* DIRECTIVES:
**a)** In the album review, write out the passage from "So, yes, I was" up to and including "list, still applies.".
**b)** According to the album review, how many songs on Sweet Silence run longer than four minutes?
--- Start DOCUMENT EXCERPT ---
So, yes, I was an even worse writer back in 2006. The point of cutting and pasting from my last review, though, is that though Barb and I have lost touch in the years between, and I’ve missed out on a couple of her releases, if her latest is any indication Morgenstern’s at least as artistically stagnant as I am. Everything I said, right down to the imbalanced track list, still applies.
Morgenstern is still writing pretty electro-pop that either gushes with hackneyed sentimentality or hums along with drive and purpose. It’s just that Sweet Silence suffers the same problems as The Grass Is Always Greener, which is that Morgenstern seems uninterested in stretching her legs and running with these ideas. Songs are hemmed into compact, claustrophobic spaces—only one song here is longer than four minutes—and though each will bubble pleasantly along, none reach the kinetic heights of, say, Ellen Allien. (An easy or convenient reference here, I admit.) Worse, the lyrics are often the sort of quasi-profundities one expects from a writer trying to say something important. On “Jump Into the Life-Pool” (yup, it’s called that), Morgenstern wonders why she is the person she is, fate v. chance, Run Lola Run, blah blah blah. You’re not going to get new insight on the most existential of human quandaries if you’re only going to dedicate three minutes to the subject.
It’s too bad, because each song is an example of amicable wash, well-chosen tones, intuitive rhythms, and restrained writing. The title track opens the album with a noir shuffle, and Morgenstern’s vocal melody seems to make a dance partner of a blooping keyboard line. It only hits its nice chorus twice and then ends, suddenly, as if prematurely edited to a close. The silly “Need to Hang Around” then follows, in which Morgenstern sings in blunt literalisms and transitions awkwardly to minor chords. Again, the song would benefit from some patience, especially when, at about the two-and-a-half minute mark, she layers some nice additional tones in techno hits over the verse. She could have stretched that shit out another couple of minutes and grown our investment in the song.
--- End DOCUMENT EXCERPT ---
--- Start LISTED RECORDS ---
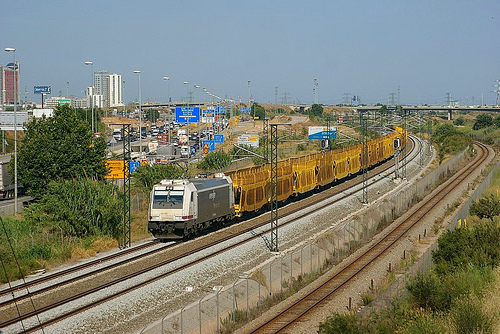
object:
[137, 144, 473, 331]
fence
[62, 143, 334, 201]
fence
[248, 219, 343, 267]
gravel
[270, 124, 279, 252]
metal tower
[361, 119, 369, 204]
metal tower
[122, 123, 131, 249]
metal tower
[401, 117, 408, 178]
metal tower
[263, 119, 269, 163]
metal tower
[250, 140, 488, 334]
train tracks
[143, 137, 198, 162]
traffic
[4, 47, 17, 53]
street light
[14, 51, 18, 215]
pole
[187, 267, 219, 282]
rocks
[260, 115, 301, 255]
tower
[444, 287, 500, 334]
bush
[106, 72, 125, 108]
building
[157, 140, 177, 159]
truck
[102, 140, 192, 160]
road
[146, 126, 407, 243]
train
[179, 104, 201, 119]
sign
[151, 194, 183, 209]
window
--- End LISTED RECORDS ---
* ANSWERS TO THE TASKS:
**a)**
So, yes, I was an even worse writer back in 2006. The point of cutting and pasting from my last review, though, is that though Barb and I have lost touch in the years between, and I’ve missed out on a couple of her releases, if her latest is any indication Morgenstern’s at least as artistically stagnant as I am. Everything I said, right down to the imbalanced track list, still applies.

**b)** Only one song on the album is longer than four minutes.